Garcia laughed, as sometimes there would be people outside his house waiting to take photos with him.
“From the time I leave my house, I know I belonged to the public and I try to show as much love as I could to the people,” he said.
But the Covid-19 pandemic has put a damper on his physical relationship with the public. He said “I observe all protocols so there’s no hugging and kissing.”
Garcia added, “I would normally hug people, take pictures on the streets and even come out of my car with people that stop me because you don’t curse your bread and butter on the table.”
Moving Forward
He said, “I never have a plan. However, it is non-stop music with my guitar, there aren’t enough hours in the day for me to create. I just finished the Lord’s Prayer (in song) and I’m going to do a video with that.
“I’m a loving person in nature, that’s how my soul is, so when I see atrocities like the murder of George Floyd even before the sentencing of the policeman, I called it out.”
“Pure murder,” Garcia lamented.
He said that Just Maybe written as a tribute to Floyd took more than a week and will soon be re-done as a poem.
“I had to dig deep into everything about that moment. I had to look at it, to feel, to get those words.”

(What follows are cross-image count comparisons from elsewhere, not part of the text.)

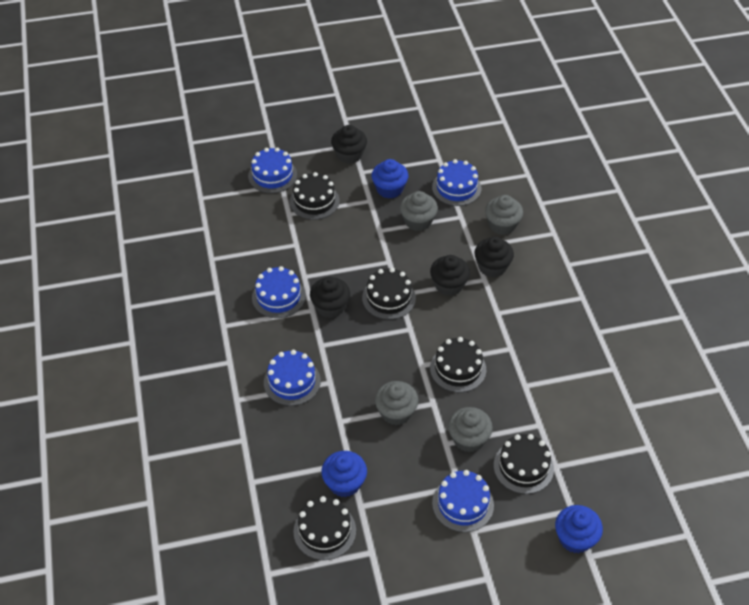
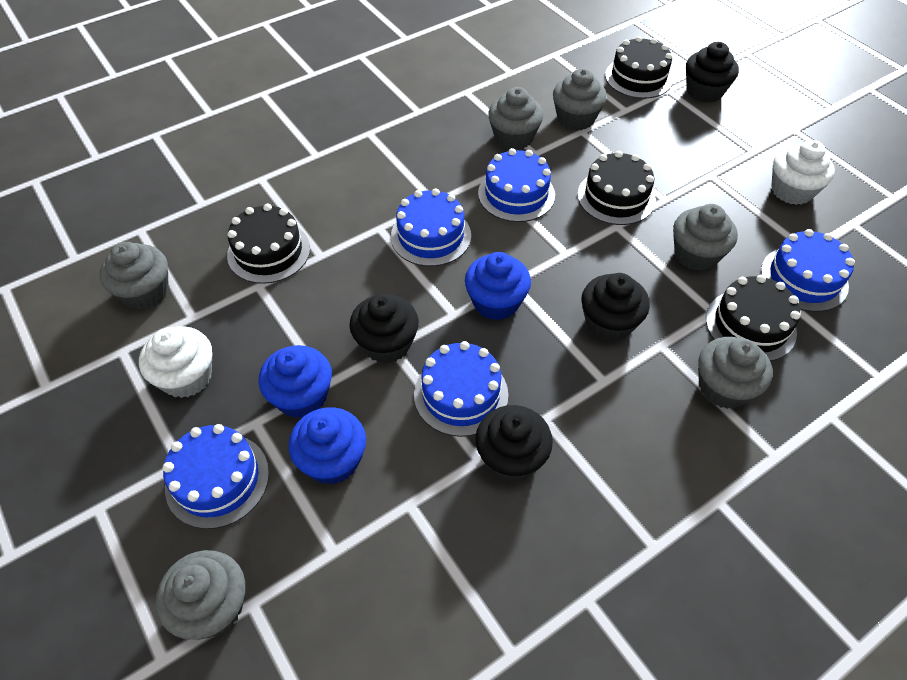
black cake: [290,172,339,220] [293,496,356,560] [362,268,416,319] [430,337,486,392] [494,434,554,494] = 5 -> [227,204,310,284] [578,151,656,225] [605,36,673,99] [706,275,800,361] = 4
grey cupcake: [375,381,419,425] [400,191,438,231] [448,407,493,452] [485,195,523,235] = 4 -> [100,242,169,310] [156,550,246,640] [488,87,543,150] [553,68,607,130] [673,204,738,271] [698,337,773,409] = 6
white cupcake: none = 0 -> [139,326,213,398] [771,140,835,205] = 2

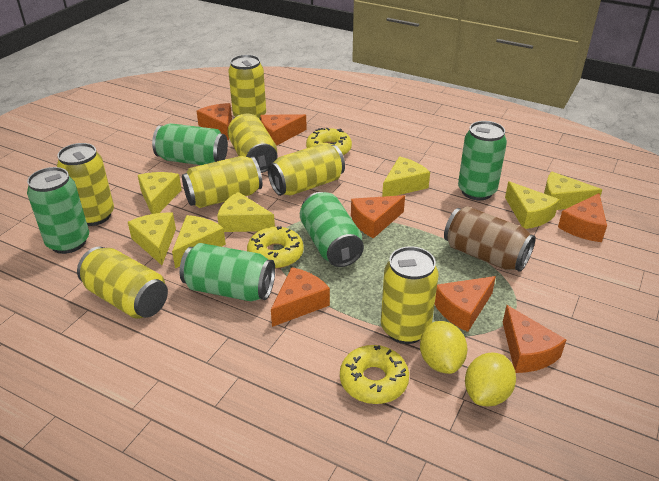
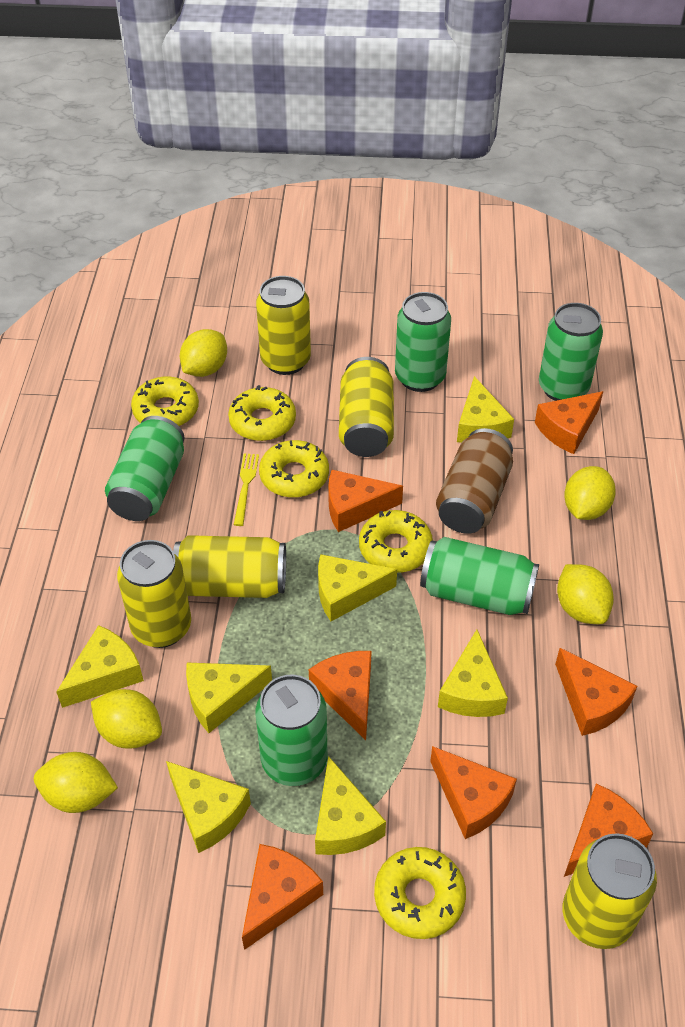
yellow can: [57,143,114,226] [77,246,168,319] [182,156,262,208] [227,114,278,173] [228,55,266,120] [268,143,345,196] [381,246,439,344] = 7 -> [117,540,191,648] [173,535,286,598] [256,276,311,375] [339,357,394,457] [563,833,657,949] = 5
yellow donut: [247,226,304,269] [306,128,352,155] [340,345,409,404] = 3 -> [131,376,199,426] [228,385,296,441] [259,440,329,498] [359,510,433,573] [374,847,466,939] = 5
yellow fork: none = 0 -> [234,453,259,526] = 1
yellow lemon: [420,321,468,374] [465,353,516,406] = 2 -> [34,752,118,813] [91,689,162,749] [180,329,227,377] [557,564,614,624] [564,466,616,520] = 5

Garcia attributed his way of life to the upbringing in St John’s Village.
He said, “The monastery was there. It influenced the pattern of how people lived, priests walked up the road. We in the village were blessed to see that. We had everything from retreats, everything spiritually.”
Garcia said, “I love the direction that I found myself because you can’t look at a green mango and say ripe. It ripes at its appointed time.
However, when asked why he didn’t he write such songs before, his response was, “I was growing but I’m riping now.”
His message to citizens, “Don’t be a square peg in a round hole, love each other, respect each other and that way we will create a great country and by extension the rest of the world.”